■ What you need to do ■
Reproduce the data exactly and drop any pictures it holds.

■ Available data ■
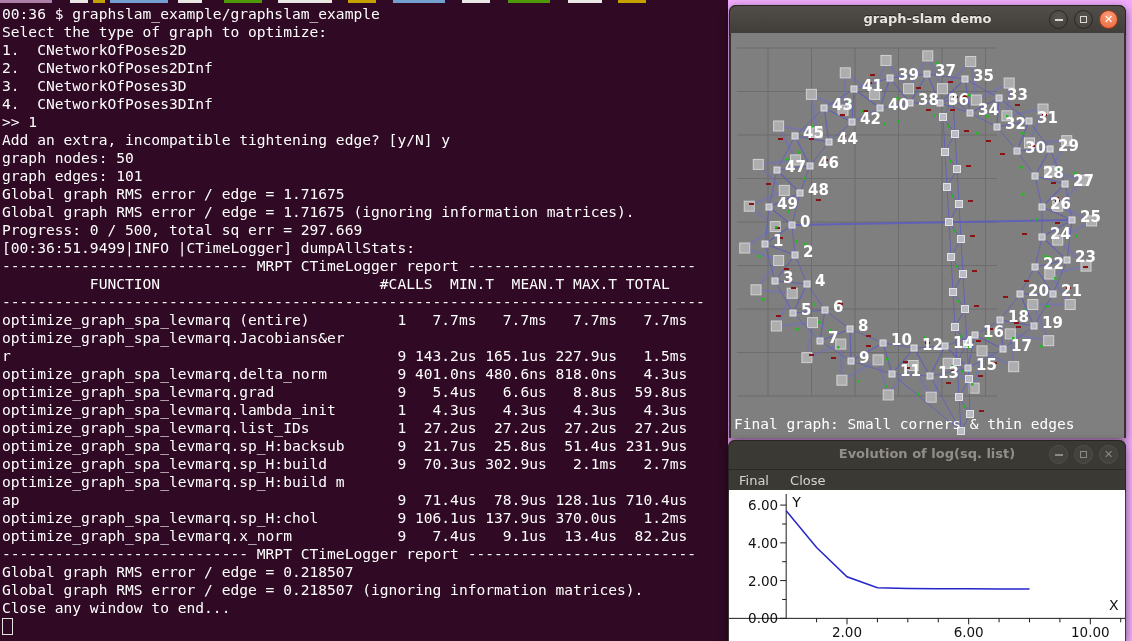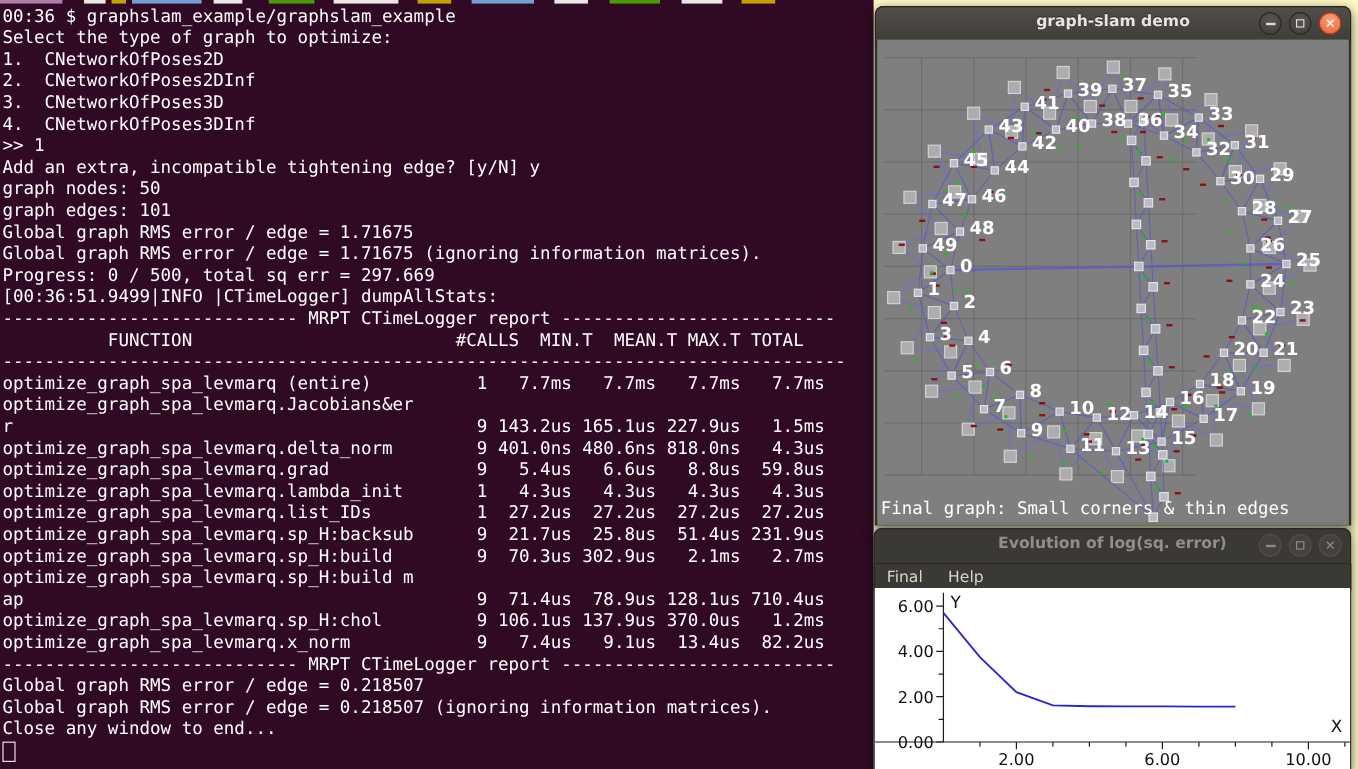--- a/index.html
+++ b/index.html
@@ -4,7 +4,7 @@
 <style>
   html,body{margin:0;padding:0;background:#000;}
   #screen{position:relative;width:1132px;height:641px;overflow:hidden;
-          background:#fef9c3;font-family:"DejaVu Sans",sans-serif;}
+          background:#f0abfc;font-family:"DejaVu Sans",sans-serif;}
 
   
   #terminal{position:absolute;left:0;top:0;width:728px;height:641px;background:#300a24;overflow:hidden;}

■ Result ■
--- a/index.html
+++ b/index.html
@@ -4,7 +4,7 @@
 <style>
   html,body{margin:0;padding:0;background:#000;}
   #screen{position:relative;width:1132px;height:641px;overflow:hidden;
-          background:#fef9c3;font-family:"DejaVu Sans",sans-serif;}
+          background:#f0abfc;font-family:"DejaVu Sans",sans-serif;}
 
   
   #terminal{position:absolute;left:0;top:0;width:728px;height:641px;background:#300a24;overflow:hidden;}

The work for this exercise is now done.